When asked if he was expecting another aerial bombardment from New Zealand's kickers after his confidence melted away under a series of high balls in Britain's opening defeat, Carney rolled his eyes and sighed.
"High balls is part of the job as a winger. A cop doesn't expect to do a day's work without meeting criminals, you know what I mean. He'd love to but he knows what to expect. A big forward's going to expect somebody small and fast to run at him, a winger's going to expect high balls. I don't need to start telling youse that do I? I'm not telling you anything new."

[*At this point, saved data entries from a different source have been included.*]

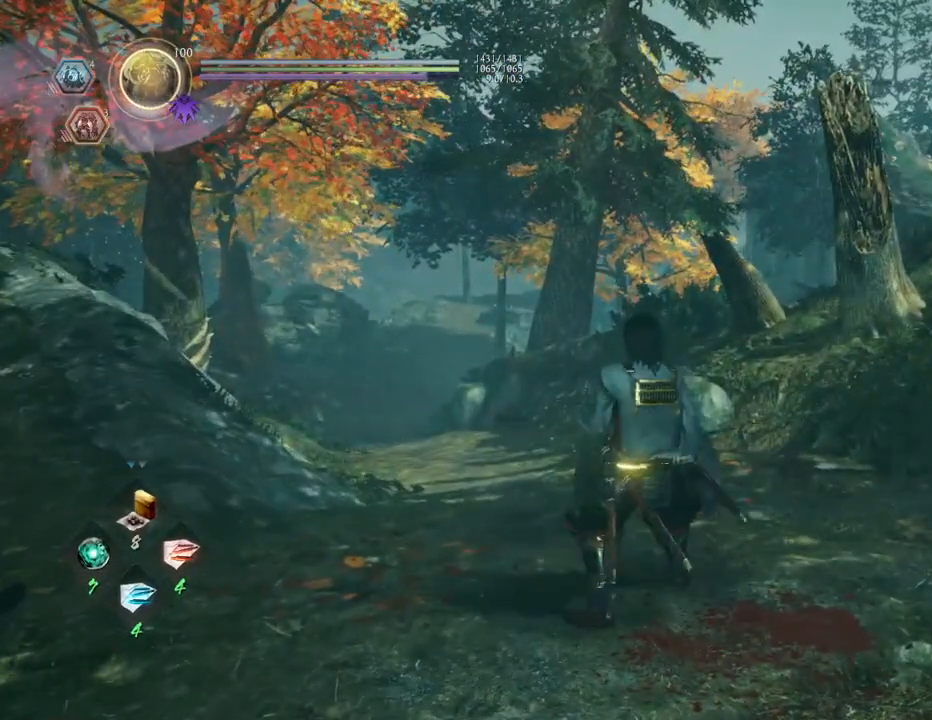
{"buttons": ["CROSS"], "left_stick": "up", "right_stick": "center", "events": []}
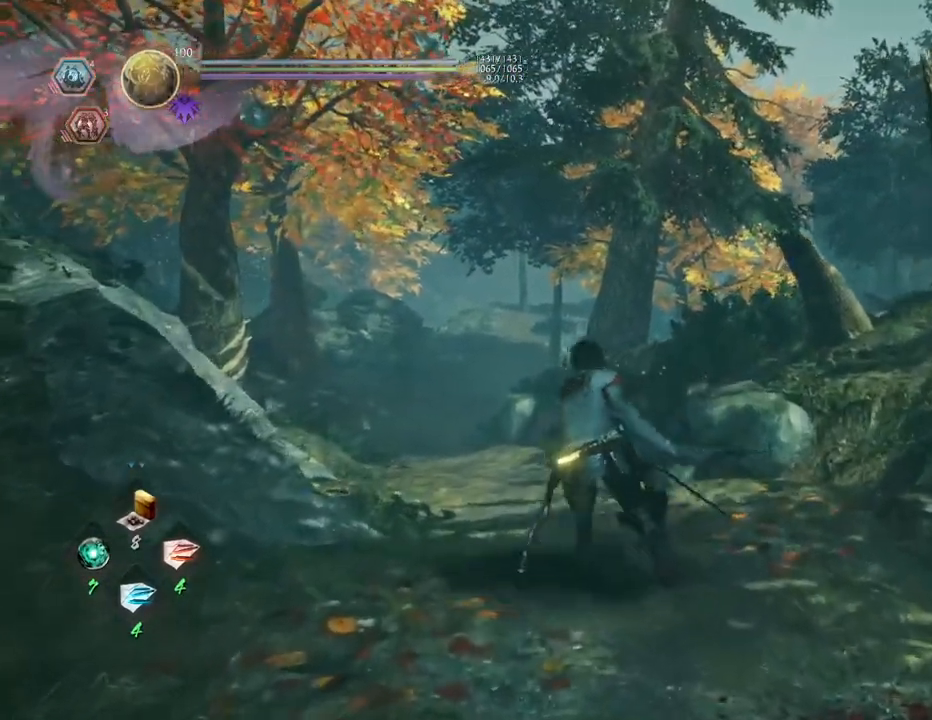
{"buttons": [], "left_stick": "center", "right_stick": "center", "events": [[17, "SQUARE", "down"], [117, "SQUARE", "up"], [167, "CROSS", "up"], [183, "left_stick", "center"]]}
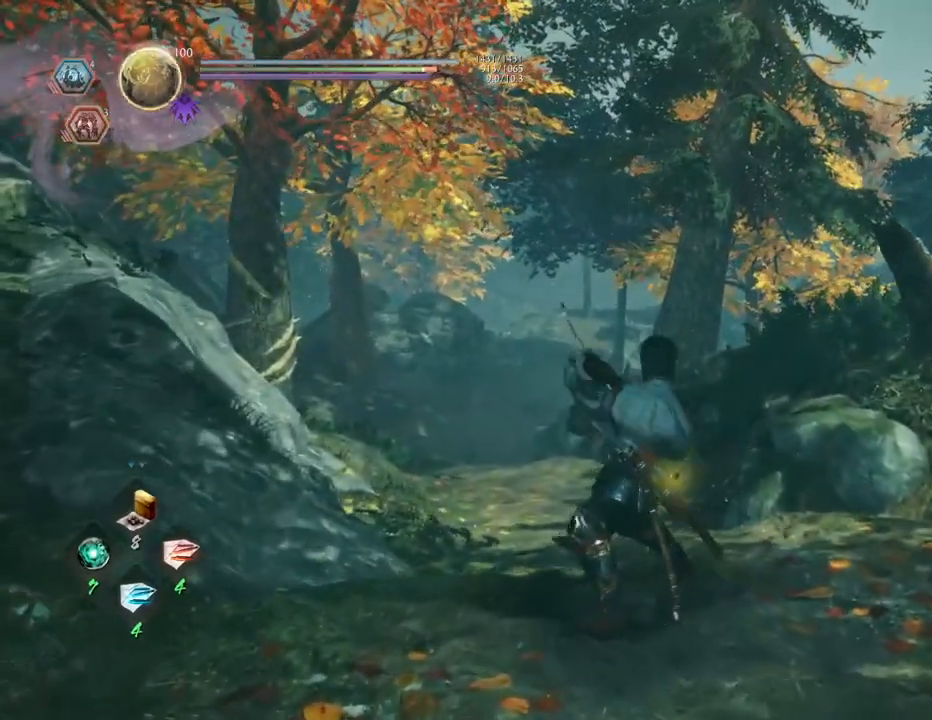
{"buttons": ["R1"], "left_stick": "center", "right_stick": "center", "events": [[467, "R1", "down"]]}
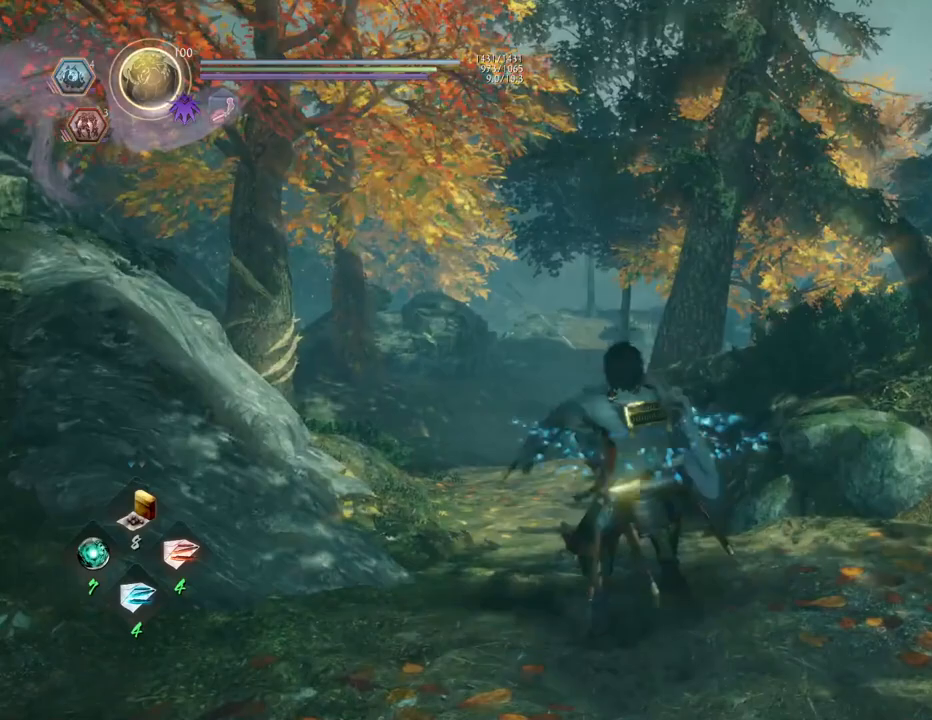
{"buttons": [], "left_stick": "up-left", "right_stick": "center", "events": [[50, "TRIANGLE", "down"], [83, "TRIANGLE", "up"], [117, "SQUARE", "down"], [283, "SQUARE", "up"], [317, "R1", "up"], [483, "left_stick", "up-left"]]}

Carney, who had earned nothing but praise in his previous eight Test appearances over the last two years, may eventually come to see such bruising criticism as useful preparation for the next stage of his highly unorthodox sporting journey, because when Britain's Tri-Nations commitments are over he will fly to Australia - initially for a year with the Newcastle Knights before joining the Gold Coast Titans for their first season in the National Rugby League in 2007. The media spotlight burns much more intensely on rugby league players in New South Wales and Queensland, although he reckons three years in the goldfish bowl of Wigan has readied him for anything.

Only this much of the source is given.